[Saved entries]
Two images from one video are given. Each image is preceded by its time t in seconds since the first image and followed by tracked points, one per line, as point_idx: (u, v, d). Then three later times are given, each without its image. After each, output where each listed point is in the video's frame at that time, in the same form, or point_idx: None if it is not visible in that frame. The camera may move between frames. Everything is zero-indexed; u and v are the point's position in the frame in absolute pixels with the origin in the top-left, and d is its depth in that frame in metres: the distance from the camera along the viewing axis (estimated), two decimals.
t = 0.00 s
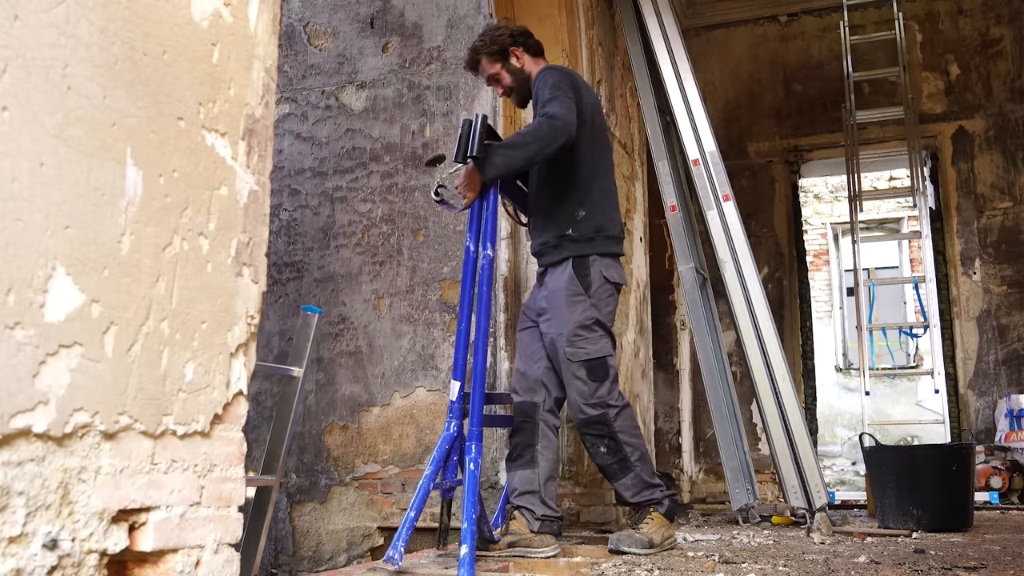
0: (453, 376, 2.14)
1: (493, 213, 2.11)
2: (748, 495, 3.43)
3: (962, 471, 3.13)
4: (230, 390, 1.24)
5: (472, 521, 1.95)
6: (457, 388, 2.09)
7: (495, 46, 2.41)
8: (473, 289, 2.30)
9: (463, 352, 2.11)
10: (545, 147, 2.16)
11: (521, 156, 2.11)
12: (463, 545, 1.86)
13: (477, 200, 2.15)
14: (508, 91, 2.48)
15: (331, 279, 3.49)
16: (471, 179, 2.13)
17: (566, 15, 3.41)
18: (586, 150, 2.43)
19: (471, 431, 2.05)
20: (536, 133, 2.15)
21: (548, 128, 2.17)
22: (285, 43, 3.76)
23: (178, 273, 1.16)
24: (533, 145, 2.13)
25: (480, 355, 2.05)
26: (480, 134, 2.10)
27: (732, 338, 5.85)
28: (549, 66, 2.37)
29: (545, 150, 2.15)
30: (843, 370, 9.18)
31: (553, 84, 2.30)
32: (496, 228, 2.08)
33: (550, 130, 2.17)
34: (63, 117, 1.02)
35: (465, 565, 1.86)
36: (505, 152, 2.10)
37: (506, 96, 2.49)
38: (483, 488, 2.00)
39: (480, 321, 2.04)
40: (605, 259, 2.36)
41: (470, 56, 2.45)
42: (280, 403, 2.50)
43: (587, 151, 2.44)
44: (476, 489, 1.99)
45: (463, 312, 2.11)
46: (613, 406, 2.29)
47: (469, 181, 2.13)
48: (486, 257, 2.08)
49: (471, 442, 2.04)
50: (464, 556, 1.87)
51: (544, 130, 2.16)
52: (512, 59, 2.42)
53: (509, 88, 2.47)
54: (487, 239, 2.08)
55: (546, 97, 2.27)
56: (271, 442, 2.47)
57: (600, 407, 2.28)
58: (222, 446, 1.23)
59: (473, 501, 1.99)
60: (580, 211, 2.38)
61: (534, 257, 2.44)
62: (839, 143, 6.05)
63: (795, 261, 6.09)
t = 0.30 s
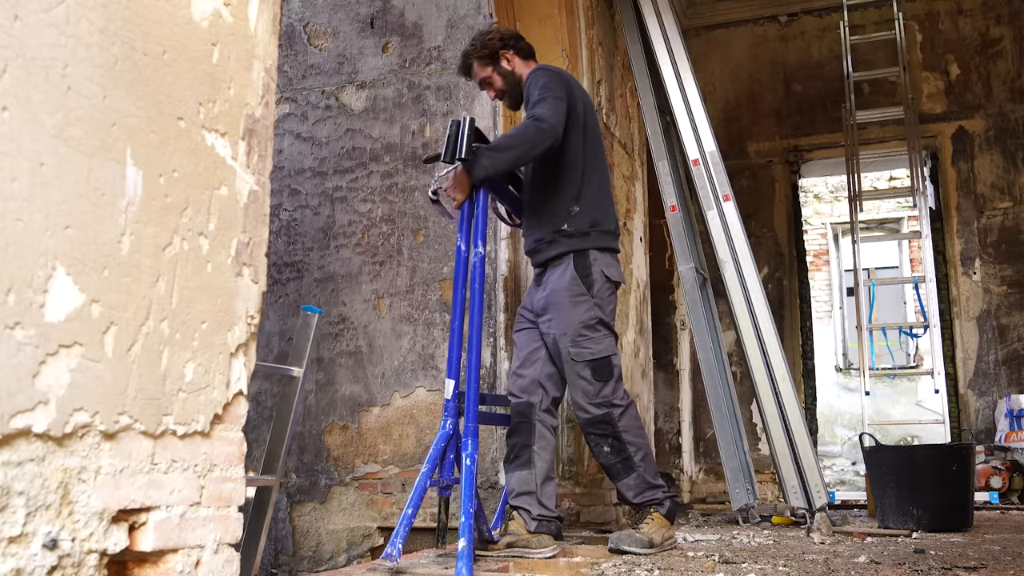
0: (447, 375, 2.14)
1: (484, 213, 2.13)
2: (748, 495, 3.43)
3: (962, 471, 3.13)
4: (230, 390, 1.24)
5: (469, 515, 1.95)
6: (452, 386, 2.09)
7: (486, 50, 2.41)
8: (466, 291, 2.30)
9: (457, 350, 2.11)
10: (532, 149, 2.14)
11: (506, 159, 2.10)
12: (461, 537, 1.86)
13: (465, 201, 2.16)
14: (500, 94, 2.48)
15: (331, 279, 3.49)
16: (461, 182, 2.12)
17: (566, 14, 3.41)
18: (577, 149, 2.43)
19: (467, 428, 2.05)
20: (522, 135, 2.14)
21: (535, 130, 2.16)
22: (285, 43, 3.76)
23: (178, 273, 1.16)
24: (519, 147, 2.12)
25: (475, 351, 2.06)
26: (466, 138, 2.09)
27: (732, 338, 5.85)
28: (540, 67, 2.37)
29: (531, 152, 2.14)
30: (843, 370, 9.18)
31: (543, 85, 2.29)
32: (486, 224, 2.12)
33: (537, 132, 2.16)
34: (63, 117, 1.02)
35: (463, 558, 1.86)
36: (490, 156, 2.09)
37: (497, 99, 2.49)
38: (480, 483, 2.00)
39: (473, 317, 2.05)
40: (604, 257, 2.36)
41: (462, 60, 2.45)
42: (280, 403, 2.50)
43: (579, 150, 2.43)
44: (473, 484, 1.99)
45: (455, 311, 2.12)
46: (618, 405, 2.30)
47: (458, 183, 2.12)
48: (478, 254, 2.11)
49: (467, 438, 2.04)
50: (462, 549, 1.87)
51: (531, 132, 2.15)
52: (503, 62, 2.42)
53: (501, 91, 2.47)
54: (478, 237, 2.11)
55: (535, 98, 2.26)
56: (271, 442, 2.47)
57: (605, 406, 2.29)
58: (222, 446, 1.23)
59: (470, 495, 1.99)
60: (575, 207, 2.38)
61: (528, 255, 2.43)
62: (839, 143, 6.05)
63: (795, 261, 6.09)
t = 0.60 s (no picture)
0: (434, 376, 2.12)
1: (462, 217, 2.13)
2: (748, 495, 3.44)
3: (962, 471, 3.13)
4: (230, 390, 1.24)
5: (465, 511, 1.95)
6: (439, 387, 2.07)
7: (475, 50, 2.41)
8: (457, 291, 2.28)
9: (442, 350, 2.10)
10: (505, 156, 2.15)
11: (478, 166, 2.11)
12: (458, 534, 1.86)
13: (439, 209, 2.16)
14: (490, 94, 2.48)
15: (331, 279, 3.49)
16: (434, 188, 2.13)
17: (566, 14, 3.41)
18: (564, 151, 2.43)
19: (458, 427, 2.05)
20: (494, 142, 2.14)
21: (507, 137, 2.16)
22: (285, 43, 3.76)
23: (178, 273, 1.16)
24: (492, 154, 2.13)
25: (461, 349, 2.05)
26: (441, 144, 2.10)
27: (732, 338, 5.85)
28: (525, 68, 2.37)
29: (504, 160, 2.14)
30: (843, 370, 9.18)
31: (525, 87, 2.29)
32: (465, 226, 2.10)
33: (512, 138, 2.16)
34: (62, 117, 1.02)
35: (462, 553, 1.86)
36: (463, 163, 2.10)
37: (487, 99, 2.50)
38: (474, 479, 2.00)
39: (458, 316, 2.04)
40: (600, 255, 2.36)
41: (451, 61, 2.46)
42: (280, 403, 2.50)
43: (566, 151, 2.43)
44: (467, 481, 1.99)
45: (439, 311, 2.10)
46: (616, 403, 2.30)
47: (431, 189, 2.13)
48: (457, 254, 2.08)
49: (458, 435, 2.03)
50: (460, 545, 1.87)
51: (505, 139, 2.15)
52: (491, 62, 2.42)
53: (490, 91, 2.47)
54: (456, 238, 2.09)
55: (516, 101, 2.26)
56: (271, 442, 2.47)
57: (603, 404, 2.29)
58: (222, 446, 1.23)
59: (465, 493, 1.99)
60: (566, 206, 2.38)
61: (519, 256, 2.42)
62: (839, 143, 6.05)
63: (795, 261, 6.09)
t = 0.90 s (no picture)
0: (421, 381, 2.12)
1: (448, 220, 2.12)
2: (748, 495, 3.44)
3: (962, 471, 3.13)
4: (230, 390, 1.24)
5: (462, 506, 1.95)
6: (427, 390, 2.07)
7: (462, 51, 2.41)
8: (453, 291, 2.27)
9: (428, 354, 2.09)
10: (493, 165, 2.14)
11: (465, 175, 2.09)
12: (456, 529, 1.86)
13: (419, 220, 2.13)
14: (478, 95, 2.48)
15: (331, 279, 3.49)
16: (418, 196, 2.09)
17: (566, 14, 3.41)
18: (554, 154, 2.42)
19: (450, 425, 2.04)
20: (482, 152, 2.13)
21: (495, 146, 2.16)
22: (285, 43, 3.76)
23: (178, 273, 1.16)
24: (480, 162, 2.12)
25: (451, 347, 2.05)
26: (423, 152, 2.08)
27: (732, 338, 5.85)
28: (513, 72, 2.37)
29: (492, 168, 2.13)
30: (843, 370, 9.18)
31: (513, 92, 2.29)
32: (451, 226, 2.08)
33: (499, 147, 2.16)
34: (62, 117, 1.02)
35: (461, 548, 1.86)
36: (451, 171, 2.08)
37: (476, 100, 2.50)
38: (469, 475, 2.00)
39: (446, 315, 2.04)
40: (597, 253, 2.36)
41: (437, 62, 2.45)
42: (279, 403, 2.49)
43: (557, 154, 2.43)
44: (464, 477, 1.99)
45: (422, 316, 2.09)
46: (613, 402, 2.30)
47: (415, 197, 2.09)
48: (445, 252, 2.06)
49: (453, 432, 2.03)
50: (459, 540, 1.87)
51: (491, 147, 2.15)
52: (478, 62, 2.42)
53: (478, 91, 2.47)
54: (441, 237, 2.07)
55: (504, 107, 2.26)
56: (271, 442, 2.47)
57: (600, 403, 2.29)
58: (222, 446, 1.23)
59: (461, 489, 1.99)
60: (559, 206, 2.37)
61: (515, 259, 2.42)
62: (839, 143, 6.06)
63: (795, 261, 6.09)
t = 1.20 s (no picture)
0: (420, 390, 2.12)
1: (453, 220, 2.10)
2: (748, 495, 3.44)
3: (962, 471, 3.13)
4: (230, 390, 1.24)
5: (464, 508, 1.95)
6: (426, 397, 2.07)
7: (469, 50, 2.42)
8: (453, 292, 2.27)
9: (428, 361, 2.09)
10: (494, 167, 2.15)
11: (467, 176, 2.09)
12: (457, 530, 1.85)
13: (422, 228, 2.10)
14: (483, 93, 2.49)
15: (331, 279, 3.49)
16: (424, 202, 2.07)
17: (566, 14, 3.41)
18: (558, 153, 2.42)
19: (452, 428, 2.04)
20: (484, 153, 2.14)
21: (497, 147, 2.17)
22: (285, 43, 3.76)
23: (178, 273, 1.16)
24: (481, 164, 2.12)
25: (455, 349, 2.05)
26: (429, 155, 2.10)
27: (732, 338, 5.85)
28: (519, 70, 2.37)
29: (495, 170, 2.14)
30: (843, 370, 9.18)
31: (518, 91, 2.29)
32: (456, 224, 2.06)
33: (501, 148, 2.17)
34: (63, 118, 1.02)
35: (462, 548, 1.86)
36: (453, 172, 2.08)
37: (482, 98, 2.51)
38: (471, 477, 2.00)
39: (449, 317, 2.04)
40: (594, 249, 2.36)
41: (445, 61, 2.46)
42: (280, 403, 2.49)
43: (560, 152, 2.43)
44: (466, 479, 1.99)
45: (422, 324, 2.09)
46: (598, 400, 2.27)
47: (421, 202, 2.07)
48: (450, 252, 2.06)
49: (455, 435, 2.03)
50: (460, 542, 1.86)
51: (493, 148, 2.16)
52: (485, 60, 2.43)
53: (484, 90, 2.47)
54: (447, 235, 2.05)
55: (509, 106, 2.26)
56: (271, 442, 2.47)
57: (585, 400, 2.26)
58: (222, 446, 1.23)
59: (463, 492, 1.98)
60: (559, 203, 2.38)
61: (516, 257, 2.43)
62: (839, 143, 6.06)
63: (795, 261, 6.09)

--

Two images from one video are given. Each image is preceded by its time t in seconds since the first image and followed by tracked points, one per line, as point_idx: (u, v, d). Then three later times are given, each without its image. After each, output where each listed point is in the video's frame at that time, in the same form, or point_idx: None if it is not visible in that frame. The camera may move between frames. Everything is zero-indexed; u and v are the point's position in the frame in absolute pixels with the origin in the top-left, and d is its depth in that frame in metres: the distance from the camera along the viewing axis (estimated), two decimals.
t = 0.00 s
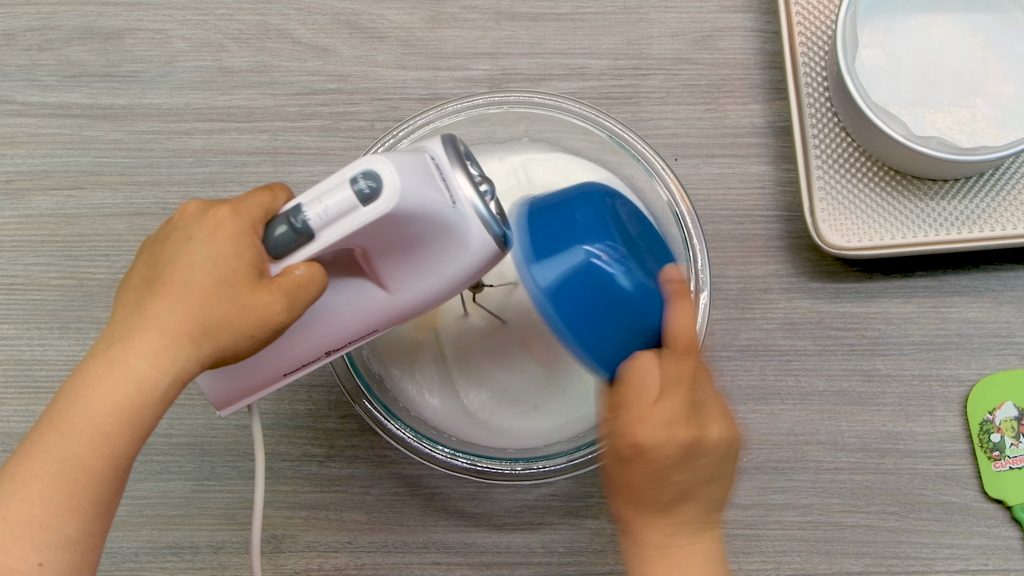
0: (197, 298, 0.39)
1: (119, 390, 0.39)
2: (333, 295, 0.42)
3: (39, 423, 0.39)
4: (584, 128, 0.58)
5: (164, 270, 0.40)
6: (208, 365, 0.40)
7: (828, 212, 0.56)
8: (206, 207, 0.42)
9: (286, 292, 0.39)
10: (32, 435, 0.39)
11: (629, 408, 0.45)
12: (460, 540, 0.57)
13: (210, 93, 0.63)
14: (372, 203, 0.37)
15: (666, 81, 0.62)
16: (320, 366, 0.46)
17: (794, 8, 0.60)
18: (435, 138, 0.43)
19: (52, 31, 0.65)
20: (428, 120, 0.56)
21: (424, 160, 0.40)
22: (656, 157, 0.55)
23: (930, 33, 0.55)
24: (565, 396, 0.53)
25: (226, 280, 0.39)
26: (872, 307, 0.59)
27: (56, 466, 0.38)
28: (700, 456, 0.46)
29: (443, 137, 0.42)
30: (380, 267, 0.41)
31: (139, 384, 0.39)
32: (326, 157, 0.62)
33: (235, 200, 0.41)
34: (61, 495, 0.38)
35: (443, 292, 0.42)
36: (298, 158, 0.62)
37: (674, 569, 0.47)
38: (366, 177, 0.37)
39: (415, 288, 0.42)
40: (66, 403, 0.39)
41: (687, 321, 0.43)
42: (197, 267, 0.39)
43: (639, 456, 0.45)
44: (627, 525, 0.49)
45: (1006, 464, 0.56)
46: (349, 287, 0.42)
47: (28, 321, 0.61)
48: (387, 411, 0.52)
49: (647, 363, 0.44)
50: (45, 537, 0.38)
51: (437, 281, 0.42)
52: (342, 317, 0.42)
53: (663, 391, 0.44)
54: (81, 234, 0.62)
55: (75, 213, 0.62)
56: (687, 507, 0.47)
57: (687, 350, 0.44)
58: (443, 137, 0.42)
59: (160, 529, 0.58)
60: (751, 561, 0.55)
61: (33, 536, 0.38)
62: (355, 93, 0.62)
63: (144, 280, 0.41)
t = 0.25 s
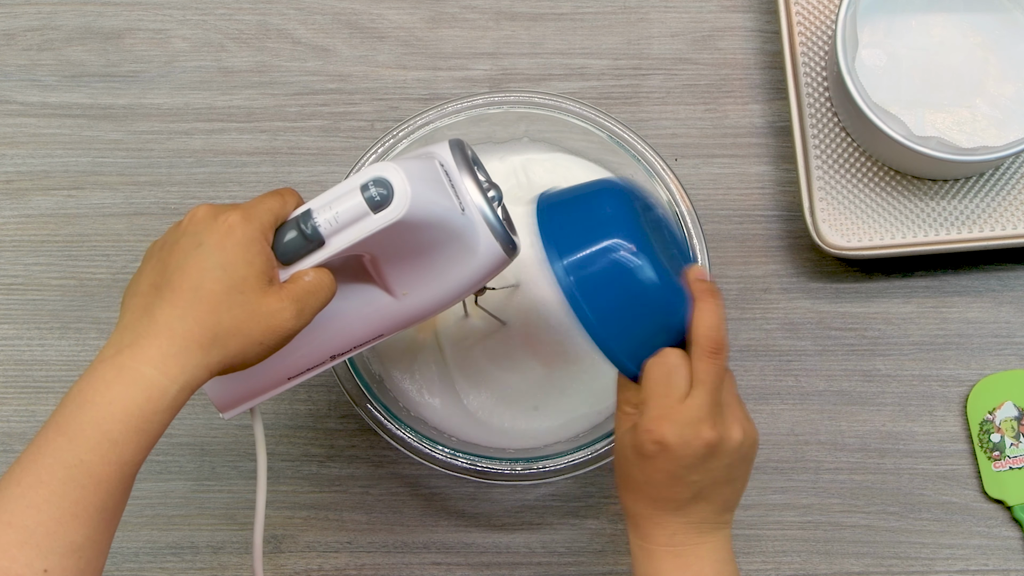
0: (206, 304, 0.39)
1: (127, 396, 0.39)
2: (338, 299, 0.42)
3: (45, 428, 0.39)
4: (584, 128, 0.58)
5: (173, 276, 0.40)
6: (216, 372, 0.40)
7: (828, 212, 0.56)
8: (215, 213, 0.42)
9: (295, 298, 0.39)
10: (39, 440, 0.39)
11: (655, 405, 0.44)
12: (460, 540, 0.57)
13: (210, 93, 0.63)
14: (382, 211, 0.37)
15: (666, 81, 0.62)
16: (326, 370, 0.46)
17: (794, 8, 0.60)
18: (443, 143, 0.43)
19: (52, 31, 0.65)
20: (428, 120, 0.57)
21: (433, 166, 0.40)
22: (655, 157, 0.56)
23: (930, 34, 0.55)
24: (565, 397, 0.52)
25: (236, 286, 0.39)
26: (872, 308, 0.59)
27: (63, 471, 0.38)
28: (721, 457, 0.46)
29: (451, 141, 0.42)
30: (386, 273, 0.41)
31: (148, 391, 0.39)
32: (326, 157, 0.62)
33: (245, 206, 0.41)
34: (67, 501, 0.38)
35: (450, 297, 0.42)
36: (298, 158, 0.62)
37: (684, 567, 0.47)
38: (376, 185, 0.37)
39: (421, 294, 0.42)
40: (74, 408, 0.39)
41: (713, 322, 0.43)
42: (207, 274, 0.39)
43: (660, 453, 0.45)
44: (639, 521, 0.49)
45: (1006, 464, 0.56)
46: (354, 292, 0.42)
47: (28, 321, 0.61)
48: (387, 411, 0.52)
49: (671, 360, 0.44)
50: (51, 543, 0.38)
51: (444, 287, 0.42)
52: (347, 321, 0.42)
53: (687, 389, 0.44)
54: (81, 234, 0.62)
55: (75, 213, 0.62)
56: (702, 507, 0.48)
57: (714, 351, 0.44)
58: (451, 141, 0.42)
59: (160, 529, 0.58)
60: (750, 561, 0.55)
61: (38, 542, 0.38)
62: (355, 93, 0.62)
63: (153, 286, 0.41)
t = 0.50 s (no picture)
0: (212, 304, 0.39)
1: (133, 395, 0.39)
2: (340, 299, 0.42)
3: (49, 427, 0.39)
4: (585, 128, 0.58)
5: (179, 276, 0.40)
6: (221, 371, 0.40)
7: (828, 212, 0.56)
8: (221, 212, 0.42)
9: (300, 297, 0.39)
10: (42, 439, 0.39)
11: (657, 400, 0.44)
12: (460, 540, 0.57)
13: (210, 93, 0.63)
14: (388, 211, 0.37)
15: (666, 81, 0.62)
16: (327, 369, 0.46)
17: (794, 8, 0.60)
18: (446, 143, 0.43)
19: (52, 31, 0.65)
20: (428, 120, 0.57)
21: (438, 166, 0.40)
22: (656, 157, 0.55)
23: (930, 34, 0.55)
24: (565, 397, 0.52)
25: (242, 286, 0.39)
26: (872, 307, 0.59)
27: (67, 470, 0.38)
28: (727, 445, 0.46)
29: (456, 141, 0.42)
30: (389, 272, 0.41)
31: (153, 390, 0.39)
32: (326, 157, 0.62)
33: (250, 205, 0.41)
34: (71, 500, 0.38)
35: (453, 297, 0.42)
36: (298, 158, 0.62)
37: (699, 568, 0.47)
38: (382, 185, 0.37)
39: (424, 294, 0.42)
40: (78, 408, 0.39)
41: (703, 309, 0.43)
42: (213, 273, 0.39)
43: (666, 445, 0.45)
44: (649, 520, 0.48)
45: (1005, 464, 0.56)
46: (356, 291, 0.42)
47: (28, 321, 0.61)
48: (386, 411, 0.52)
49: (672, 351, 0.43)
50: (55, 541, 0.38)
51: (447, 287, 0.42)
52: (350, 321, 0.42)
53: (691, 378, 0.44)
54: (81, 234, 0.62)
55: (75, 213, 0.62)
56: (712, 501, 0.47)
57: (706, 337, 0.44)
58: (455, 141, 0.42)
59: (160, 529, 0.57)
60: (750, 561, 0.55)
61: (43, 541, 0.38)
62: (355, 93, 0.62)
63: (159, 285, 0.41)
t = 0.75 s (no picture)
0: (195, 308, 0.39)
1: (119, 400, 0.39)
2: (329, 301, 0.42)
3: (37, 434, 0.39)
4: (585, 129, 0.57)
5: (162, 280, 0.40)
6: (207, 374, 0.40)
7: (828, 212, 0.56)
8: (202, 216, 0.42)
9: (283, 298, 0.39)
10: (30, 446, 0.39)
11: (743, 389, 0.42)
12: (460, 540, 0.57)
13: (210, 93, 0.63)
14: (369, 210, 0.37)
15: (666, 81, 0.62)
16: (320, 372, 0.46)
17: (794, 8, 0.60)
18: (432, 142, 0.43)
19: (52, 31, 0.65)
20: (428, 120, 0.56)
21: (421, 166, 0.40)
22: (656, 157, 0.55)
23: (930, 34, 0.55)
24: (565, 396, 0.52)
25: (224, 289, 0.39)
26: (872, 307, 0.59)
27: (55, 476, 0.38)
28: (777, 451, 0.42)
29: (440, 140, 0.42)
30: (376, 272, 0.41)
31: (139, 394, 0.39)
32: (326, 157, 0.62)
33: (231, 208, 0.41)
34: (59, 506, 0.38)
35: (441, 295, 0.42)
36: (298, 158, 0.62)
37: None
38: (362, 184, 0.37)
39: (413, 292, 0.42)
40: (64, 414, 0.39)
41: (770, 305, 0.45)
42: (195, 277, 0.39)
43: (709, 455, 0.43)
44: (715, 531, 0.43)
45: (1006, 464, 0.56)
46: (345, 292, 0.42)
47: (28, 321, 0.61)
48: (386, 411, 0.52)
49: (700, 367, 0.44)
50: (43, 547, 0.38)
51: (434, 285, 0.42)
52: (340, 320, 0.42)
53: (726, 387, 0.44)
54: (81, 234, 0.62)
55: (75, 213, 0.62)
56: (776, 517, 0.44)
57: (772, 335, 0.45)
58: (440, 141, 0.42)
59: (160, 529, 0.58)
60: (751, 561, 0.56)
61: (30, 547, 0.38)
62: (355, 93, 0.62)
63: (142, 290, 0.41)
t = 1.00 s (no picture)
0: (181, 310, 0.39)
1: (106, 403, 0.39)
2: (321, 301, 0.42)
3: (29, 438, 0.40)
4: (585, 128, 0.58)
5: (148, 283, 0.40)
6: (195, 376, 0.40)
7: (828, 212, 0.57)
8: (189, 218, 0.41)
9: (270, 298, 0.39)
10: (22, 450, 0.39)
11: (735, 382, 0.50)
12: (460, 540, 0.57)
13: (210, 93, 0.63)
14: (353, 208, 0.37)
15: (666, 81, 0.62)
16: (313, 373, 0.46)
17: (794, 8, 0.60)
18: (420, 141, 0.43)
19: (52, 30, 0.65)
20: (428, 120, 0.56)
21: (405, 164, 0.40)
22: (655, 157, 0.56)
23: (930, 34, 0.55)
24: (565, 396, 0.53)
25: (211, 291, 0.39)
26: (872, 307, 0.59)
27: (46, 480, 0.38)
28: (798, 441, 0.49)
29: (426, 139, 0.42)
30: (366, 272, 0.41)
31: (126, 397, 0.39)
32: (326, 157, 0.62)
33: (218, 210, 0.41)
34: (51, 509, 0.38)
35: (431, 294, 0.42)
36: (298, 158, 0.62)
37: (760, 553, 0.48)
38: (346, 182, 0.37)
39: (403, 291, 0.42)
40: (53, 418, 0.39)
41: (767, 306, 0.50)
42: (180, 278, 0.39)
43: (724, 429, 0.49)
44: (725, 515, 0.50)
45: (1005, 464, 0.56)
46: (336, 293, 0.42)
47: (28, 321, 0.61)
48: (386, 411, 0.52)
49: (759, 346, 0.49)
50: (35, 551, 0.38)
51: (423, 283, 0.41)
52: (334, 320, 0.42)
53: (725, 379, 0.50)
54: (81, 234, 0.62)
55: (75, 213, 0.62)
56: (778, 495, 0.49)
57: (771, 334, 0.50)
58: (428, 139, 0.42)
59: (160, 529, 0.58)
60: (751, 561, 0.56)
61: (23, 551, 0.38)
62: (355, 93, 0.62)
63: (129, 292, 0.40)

*EXERCISE INSTRUCTIONS*. Using the data above, copy exactly the lines from the one containing "26: (480, 134, 2.10)" to the one containing "36: (490, 156, 2.09)", inclusive. Exclude the pictures.

*WORKED SOLUTION*.
26: (480, 134, 2.10)
27: (732, 338, 5.85)
28: (549, 66, 2.37)
29: (545, 150, 2.15)
30: (843, 370, 9.18)
31: (553, 84, 2.30)
32: (496, 228, 2.08)
33: (550, 130, 2.17)
34: (63, 117, 1.02)
35: (465, 565, 1.86)
36: (505, 152, 2.10)
37: (506, 96, 2.49)
38: (483, 488, 2.00)
39: (480, 321, 2.04)
40: (605, 259, 2.36)
41: (470, 56, 2.45)
42: (280, 403, 2.50)
43: (587, 151, 2.44)
44: (476, 489, 1.99)
45: (463, 312, 2.11)
46: (613, 406, 2.29)
47: (469, 181, 2.13)
48: (486, 257, 2.08)
49: (471, 442, 2.04)
50: (464, 556, 1.87)
51: (544, 130, 2.16)
52: (512, 59, 2.42)
53: (509, 88, 2.47)
54: (487, 239, 2.08)
55: (546, 97, 2.27)
56: (271, 442, 2.47)
57: (600, 407, 2.28)
58: (222, 446, 1.23)
59: (473, 501, 1.99)
60: (580, 211, 2.38)
61: (534, 257, 2.44)
62: (839, 143, 6.05)
63: (795, 261, 6.09)
t = 0.30 s
0: (447, 375, 2.14)
1: (484, 213, 2.13)
2: (748, 495, 3.43)
3: (962, 471, 3.13)
4: (230, 390, 1.24)
5: (469, 515, 1.95)
6: (452, 386, 2.09)
7: (486, 50, 2.41)
8: (466, 291, 2.30)
9: (457, 350, 2.11)
10: (532, 149, 2.14)
11: (506, 159, 2.10)
12: (461, 537, 1.86)
13: (465, 201, 2.16)
14: (500, 94, 2.48)
15: (331, 279, 3.49)
16: (461, 182, 2.12)
17: (566, 14, 3.41)
18: (577, 149, 2.43)
19: (467, 428, 2.05)
20: (522, 135, 2.14)
21: (535, 130, 2.16)
22: (285, 43, 3.76)
23: (178, 273, 1.16)
24: (519, 147, 2.12)
25: (475, 351, 2.06)
26: (466, 138, 2.09)
27: (732, 338, 5.85)
28: (540, 67, 2.37)
29: (531, 152, 2.14)
30: (843, 370, 9.18)
31: (543, 85, 2.29)
32: (486, 224, 2.12)
33: (537, 132, 2.16)
34: (63, 117, 1.02)
35: (463, 558, 1.86)
36: (490, 156, 2.09)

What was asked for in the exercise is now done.